PROBLEM REQUIREMENTS
Turn every line of the records below into a numbered list, dropping any blank lines.

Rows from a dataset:
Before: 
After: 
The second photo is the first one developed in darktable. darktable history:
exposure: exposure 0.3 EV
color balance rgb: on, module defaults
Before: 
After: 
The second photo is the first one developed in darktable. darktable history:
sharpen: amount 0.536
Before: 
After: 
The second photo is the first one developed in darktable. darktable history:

EXERCISE OUTPUT
1. Before: 
2. After: 
3. The second photo is the first one developed in darktable. darktable history:
4. exposure: exposure 0.3 EV
5. color balance rgb: on, module defaults
6. Before: 
7. After: 
8. The second photo is the first one developed in darktable. darktable history:
9. sharpen: amount 0.536
10. Before: 
11. After: 
12. The second photo is the first one developed in darktable. darktable history:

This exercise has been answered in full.